Direct or indirect effects of entomopathogenic fungi on parasitoids may also be contingent on interference competition where an entomopathogenic fungus infects a host before a parasitoid. The exclusion of the parasitoid, based on the entomopathogenic fungus having a time (temporal) advantage, may compromise host acceptability. In addition, an entomopathogenic fungus may out-compete a parasitoid for host resources resulting in host death before the parasitoid can complete development. However, if a parasitoid has a time (temporal) advantage, then the parasitoid can develop successfully. Therefore, separation by time of natural enemies and entomopathogenic fungi may lead to successful suppression of insect pest populations.

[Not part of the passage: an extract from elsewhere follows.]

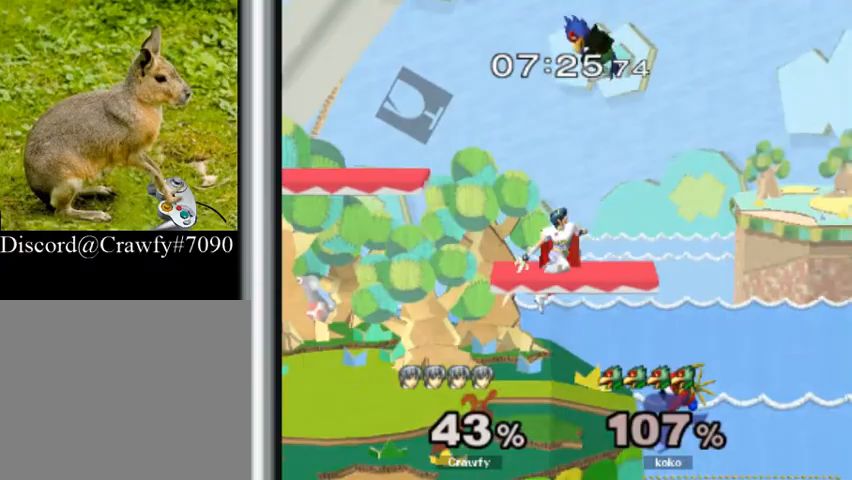
{"dt_ms": 1000, "buttons": [], "left_stick": "left"}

The Effects of Entomopathogenic Fungi
The effects of entomopathogenic fungi can vary depending on the application rate (concentration), natural enemy type, life stage exposed and length of exposure. For instance, there was a delayed effect associated with adult survival of the ladybird beetle, Cryptolaemus montrouzieri or “Mealybug Destroyer” (Figure 4), when exposed to B. bassiana with 100 percent survival after eight hours of exposure but 10 percent survival after 72 hours of exposure. In addition, 50 percent of C. montrouzieri larvae (Figure 5) died after consuming mealybugs contaminated with B. bassiana. However, B. bassiana was not directly harmful (based on percent infection) to adults of the predatory mites, Neoseiulus (formally=Amblyseius) cucumeris and Phytoseiulus persimilis, and larvae of the parasitoids, Eretmocerus eremicus and Aphidius colemani.

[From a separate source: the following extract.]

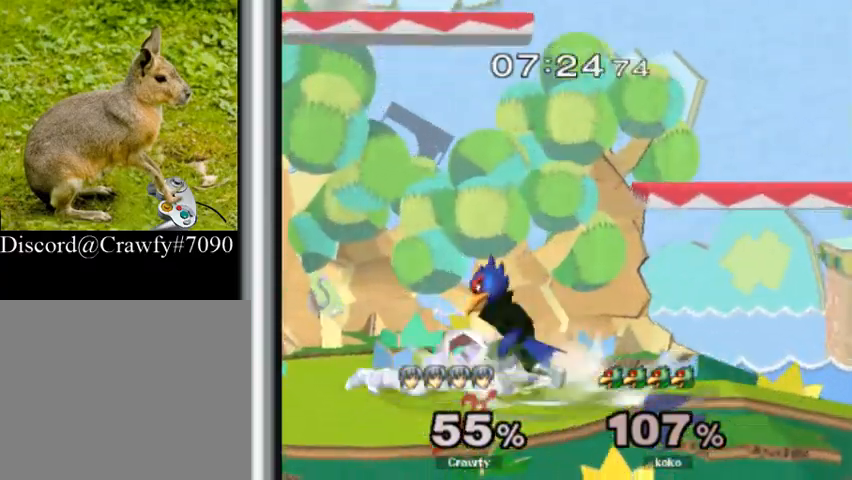
{"dt_ms": 500, "buttons": ["L1"], "left_stick": "right"}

In addition, there were no direct effects to adults of the parasitoids, Encarsia formosa, and E. eremicus, and the predatory midge, Aphidoletes aphidimyza, after exposure to B. bassiana; whereas, A. colemani adults were directly affected by B. bassiana. A seven-day exposure period did not directly harm nymphs or adults of N. cucumeris and exposure to B. bassiana did not indirectly affect the parasitism rate of E. formosa, on the greenhouse whitefly, Trialeurodes vaporariorum. However, a 72-hour exposure period to B. bassiana reduced adult survival and reproduction of the predatory mite, Neoseiulus californicus with 71 percent mortality of adult females. Beauveria bassiana and M. anisopliae are directly harmful to adult O. insidiosus. Any direct effects of entomopathogenic fungi on natural enemies may be due to differences in application rate (concentration) or exposure period.
In conclusion, there is a general misperception that entomopathogenic fungi are not harmful to natural enemies. However, based on the information presented in this article, greenhouse producers need to exercise caution in applying entomopathogenic fungi when simultaneously using natural enemies against insect and/or mite pests.